● Records excerpted from a collection:
Content starts

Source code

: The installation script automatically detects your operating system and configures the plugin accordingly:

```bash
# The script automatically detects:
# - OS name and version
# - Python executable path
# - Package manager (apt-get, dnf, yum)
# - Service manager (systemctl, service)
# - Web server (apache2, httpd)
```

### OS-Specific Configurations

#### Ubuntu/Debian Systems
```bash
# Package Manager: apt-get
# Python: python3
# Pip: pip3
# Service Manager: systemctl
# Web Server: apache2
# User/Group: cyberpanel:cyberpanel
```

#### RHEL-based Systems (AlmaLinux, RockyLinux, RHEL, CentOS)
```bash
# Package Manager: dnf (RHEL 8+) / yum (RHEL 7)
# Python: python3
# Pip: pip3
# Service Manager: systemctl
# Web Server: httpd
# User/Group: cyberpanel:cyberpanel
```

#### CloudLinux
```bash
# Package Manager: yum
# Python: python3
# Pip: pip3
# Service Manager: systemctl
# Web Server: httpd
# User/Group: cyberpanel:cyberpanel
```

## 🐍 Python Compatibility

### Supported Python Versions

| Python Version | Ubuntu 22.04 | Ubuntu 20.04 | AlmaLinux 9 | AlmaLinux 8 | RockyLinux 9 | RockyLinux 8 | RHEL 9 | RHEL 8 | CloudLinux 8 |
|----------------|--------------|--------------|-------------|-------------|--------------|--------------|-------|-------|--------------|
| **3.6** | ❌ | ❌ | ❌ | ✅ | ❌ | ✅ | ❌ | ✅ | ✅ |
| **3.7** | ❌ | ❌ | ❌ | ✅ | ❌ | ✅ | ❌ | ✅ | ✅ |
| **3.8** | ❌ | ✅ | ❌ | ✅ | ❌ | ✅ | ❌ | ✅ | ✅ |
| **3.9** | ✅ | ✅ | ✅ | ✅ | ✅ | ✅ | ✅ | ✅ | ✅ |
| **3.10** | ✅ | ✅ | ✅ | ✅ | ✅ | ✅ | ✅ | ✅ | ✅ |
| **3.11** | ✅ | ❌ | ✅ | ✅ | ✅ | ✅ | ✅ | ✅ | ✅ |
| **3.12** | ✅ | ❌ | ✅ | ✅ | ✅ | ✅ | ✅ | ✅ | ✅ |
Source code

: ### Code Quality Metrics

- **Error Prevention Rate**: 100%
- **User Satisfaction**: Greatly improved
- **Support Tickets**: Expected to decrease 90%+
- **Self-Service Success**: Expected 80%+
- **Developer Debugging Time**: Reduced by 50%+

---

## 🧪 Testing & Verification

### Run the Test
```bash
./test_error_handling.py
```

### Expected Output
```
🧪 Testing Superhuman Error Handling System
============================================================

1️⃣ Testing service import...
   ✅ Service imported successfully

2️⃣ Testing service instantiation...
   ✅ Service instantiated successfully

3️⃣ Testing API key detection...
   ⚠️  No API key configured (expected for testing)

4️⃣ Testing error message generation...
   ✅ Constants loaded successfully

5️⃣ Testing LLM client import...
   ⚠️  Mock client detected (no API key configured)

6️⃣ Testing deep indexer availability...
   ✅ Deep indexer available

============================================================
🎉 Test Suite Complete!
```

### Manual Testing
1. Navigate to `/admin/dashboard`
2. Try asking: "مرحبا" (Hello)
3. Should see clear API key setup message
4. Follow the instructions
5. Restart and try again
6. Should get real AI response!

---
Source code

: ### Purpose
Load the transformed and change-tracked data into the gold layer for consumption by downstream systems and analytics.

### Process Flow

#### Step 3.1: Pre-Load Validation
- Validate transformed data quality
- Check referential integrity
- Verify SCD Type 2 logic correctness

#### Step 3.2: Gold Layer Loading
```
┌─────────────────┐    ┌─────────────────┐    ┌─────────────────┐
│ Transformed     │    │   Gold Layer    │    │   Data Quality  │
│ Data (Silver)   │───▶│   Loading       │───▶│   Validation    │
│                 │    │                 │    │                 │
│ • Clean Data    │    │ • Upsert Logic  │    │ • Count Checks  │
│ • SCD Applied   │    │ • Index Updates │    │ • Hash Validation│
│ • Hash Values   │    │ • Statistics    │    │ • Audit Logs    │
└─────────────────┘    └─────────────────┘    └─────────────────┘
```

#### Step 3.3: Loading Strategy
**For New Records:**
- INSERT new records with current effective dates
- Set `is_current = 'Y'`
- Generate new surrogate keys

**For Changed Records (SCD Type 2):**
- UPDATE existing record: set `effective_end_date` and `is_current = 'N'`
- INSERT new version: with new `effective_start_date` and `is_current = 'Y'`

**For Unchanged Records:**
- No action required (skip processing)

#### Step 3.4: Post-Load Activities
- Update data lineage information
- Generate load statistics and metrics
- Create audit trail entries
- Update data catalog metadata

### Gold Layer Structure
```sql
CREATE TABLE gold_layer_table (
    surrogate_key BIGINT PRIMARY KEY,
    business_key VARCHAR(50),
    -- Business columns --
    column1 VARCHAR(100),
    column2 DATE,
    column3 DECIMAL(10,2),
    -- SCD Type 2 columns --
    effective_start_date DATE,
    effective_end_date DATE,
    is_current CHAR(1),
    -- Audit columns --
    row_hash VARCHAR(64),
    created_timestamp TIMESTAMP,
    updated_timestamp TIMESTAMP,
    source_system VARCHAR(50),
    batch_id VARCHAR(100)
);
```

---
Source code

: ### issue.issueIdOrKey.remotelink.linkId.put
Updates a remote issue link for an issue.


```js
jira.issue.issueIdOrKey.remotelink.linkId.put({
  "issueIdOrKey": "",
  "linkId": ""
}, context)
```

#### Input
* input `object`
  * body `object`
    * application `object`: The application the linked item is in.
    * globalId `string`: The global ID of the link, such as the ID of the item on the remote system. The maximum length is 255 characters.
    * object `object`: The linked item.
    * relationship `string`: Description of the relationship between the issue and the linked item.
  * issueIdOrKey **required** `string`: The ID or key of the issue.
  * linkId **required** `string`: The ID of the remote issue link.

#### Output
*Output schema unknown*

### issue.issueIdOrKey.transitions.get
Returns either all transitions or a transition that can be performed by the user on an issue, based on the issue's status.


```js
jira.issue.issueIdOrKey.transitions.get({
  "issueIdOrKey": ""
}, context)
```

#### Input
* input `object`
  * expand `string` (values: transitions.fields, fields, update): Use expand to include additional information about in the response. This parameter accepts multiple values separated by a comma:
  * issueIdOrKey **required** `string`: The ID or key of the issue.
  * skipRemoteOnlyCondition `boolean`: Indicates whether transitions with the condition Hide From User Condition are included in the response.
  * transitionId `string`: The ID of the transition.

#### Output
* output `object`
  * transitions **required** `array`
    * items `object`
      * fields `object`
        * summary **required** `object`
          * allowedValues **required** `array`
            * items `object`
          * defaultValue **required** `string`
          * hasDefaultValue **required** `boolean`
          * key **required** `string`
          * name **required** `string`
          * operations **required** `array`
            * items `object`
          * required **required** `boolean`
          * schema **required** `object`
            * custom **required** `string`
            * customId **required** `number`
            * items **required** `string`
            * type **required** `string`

Content ends

● Task statement: Please write out all the data above, exactly as it reads.

● Answer section:
Source code

: The installation script automatically detects your operating system and configures the plugin accordingly:

```bash
# The script automatically detects:
# - OS name and version
# - Python executable path
# - Package manager (apt-get, dnf, yum)
# - Service manager (systemctl, service)
# - Web server (apache2, httpd)
```

### OS-Specific Configurations

#### Ubuntu/Debian Systems
```bash
# Package Manager: apt-get
# Python: python3
# Pip: pip3
# Service Manager: systemctl
# Web Server: apache2
# User/Group: cyberpanel:cyberpanel
```

#### RHEL-based Systems (AlmaLinux, RockyLinux, RHEL, CentOS)
```bash
# Package Manager: dnf (RHEL 8+) / yum (RHEL 7)
# Python: python3
# Pip: pip3
# Service Manager: systemctl
# Web Server: httpd
# User/Group: cyberpanel:cyberpanel
```

#### CloudLinux
```bash
# Package Manager: yum
# Python: python3
# Pip: pip3
# Service Manager: systemctl
# Web Server: httpd
# User/Group: cyberpanel:cyberpanel
```

## 🐍 Python Compatibility

### Supported Python Versions

| Python Version | Ubuntu 22.04 | Ubuntu 20.04 | AlmaLinux 9 | AlmaLinux 8 | RockyLinux 9 | RockyLinux 8 | RHEL 9 | RHEL 8 | CloudLinux 8 |
|----------------|--------------|--------------|-------------|-------------|--------------|--------------|-------|-------|--------------|
| **3.6** | ❌ | ❌ | ❌ | ✅ | ❌ | ✅ | ❌ | ✅ | ✅ |
| **3.7** | ❌ | ❌ | ❌ | ✅ | ❌ | ✅ | ❌ | ✅ | ✅ |
| **3.8** | ❌ | ✅ | ❌ | ✅ | ❌ | ✅ | ❌ | ✅ | ✅ |
| **3.9** | ✅ | ✅ | ✅ | ✅ | ✅ | ✅ | ✅ | ✅ | ✅ |
| **3.10** | ✅ | ✅ | ✅ | ✅ | ✅ | ✅ | ✅ | ✅ | ✅ |
| **3.11** | ✅ | ❌ | ✅ | ✅ | ✅ | ✅ | ✅ | ✅ | ✅ |
| **3.12** | ✅ | ❌ | ✅ | ✅ | ✅ | ✅ | ✅ | ✅ | ✅ |
Source code

: ### Code Quality Metrics

- **Error Prevention Rate**: 100%
- **User Satisfaction**: Greatly improved
- **Support Tickets**: Expected to decrease 90%+
- **Self-Service Success**: Expected 80%+
- **Developer Debugging Time**: Reduced by 50%+

---

## 🧪 Testing & Verification

### Run the Test
```bash
./test_error_handling.py
```

### Expected Output
```
🧪 Testing Superhuman Error Handling System
============================================================

1️⃣ Testing service import...
   ✅ Service imported successfully

2️⃣ Testing service instantiation...
   ✅ Service instantiated successfully

3️⃣ Testing API key detection...
   ⚠️  No API key configured (expected for testing)

4️⃣ Testing error message generation...
   ✅ Constants loaded successfully

5️⃣ Testing LLM client import...
   ⚠️  Mock client detected (no API key configured)

6️⃣ Testing deep indexer availability...
   ✅ Deep indexer available

============================================================
🎉 Test Suite Complete!
```

### Manual Testing
1. Navigate to `/admin/dashboard`
2. Try asking: "مرحبا" (Hello)
3. Should see clear API key setup message
4. Follow the instructions
5. Restart and try again
6. Should get real AI response!

---
Source code

: ### Purpose
Load the transformed and change-tracked data into the gold layer for consumption by downstream systems and analytics.

### Process Flow

#### Step 3.1: Pre-Load Validation
- Validate transformed data quality
- Check referential integrity
- Verify SCD Type 2 logic correctness

#### Step 3.2: Gold Layer Loading
```
┌─────────────────┐    ┌─────────────────┐    ┌─────────────────┐
│ Transformed     │    │   Gold Layer    │    │   Data Quality  │
│ Data (Silver)   │───▶│   Loading       │───▶│   Validation    │
│                 │    │                 │    │                 │
│ • Clean Data    │    │ • Upsert Logic  │    │ • Count Checks  │
│ • SCD Applied   │    │ • Index Updates │    │ • Hash Validation│
│ • Hash Values   │    │ • Statistics    │    │ • Audit Logs    │
└─────────────────┘    └─────────────────┘    └─────────────────┘
```

#### Step 3.3: Loading Strategy
**For New Records:**
- INSERT new records with current effective dates
- Set `is_current = 'Y'`
- Generate new surrogate keys

**For Changed Records (SCD Type 2):**
- UPDATE existing record: set `effective_end_date` and `is_current = 'N'`
- INSERT new version: with new `effective_start_date` and `is_current = 'Y'`

**For Unchanged Records:**
- No action required (skip processing)

#### Step 3.4: Post-Load Activities
- Update data lineage information
- Generate load statistics and metrics
- Create audit trail entries
- Update data catalog metadata

### Gold Layer Structure
```sql
CREATE TABLE gold_layer_table (
    surrogate_key BIGINT PRIMARY KEY,
    business_key VARCHAR(50),
    -- Business columns --
    column1 VARCHAR(100),
    column2 DATE,
    column3 DECIMAL(10,2),
    -- SCD Type 2 columns --
    effective_start_date DATE,
    effective_end_date DATE,
    is_current CHAR(1),
    -- Audit columns --
    row_hash VARCHAR(64),
    created_timestamp TIMESTAMP,
    updated_timestamp TIMESTAMP,
    source_system VARCHAR(50),
    batch_id VARCHAR(100)
);
```

---
Source code

: ### issue.issueIdOrKey.remotelink.linkId.put
Updates a remote issue link for an issue.


```js
jira.issue.issueIdOrKey.remotelink.linkId.put({
  "issueIdOrKey": "",
  "linkId": ""
}, context)
```

#### Input
* input `object`
  * body `object`
    * application `object`: The application the linked item is in.
    * globalId `string`: The global ID of the link, such as the ID of the item on the remote system. The maximum length is 255 characters.
    * object `object`: The linked item.
    * relationship `string`: Description of the relationship between the issue and the linked item.
  * issueIdOrKey **required** `string`: The ID or key of the issue.
  * linkId **required** `string`: The ID of the remote issue link.

#### Output
*Output schema unknown*

### issue.issueIdOrKey.transitions.get
Returns either all transitions or a transition that can be performed by the user on an issue, based on the issue's status.


```js
jira.issue.issueIdOrKey.transitions.get({
  "issueIdOrKey": ""
}, context)
```

#### Input
* input `object`
  * expand `string` (values: transitions.fields, fields, update): Use expand to include additional information about in the response. This parameter accepts multiple values separated by a comma:
  * issueIdOrKey **required** `string`: The ID or key of the issue.
  * skipRemoteOnlyCondition `boolean`: Indicates whether transitions with the condition Hide From User Condition are included in the response.
  * transitionId `string`: The ID of the transition.

#### Output
* output `object`
  * transitions **required** `array`
    * items `object`
      * fields `object`
        * summary **required** `object`
          * allowedValues **required** `array`
            * items `object`
          * defaultValue **required** `string`
          * hasDefaultValue **required** `boolean`
          * key **required** `string`
          * name **required** `string`
          * operations **required** `array`
            * items `object`
          * required **required** `boolean`
          * schema **required** `object`
            * custom **required** `string`
            * customId **required** `number`
            * items **required** `string`
            * type **required** `string`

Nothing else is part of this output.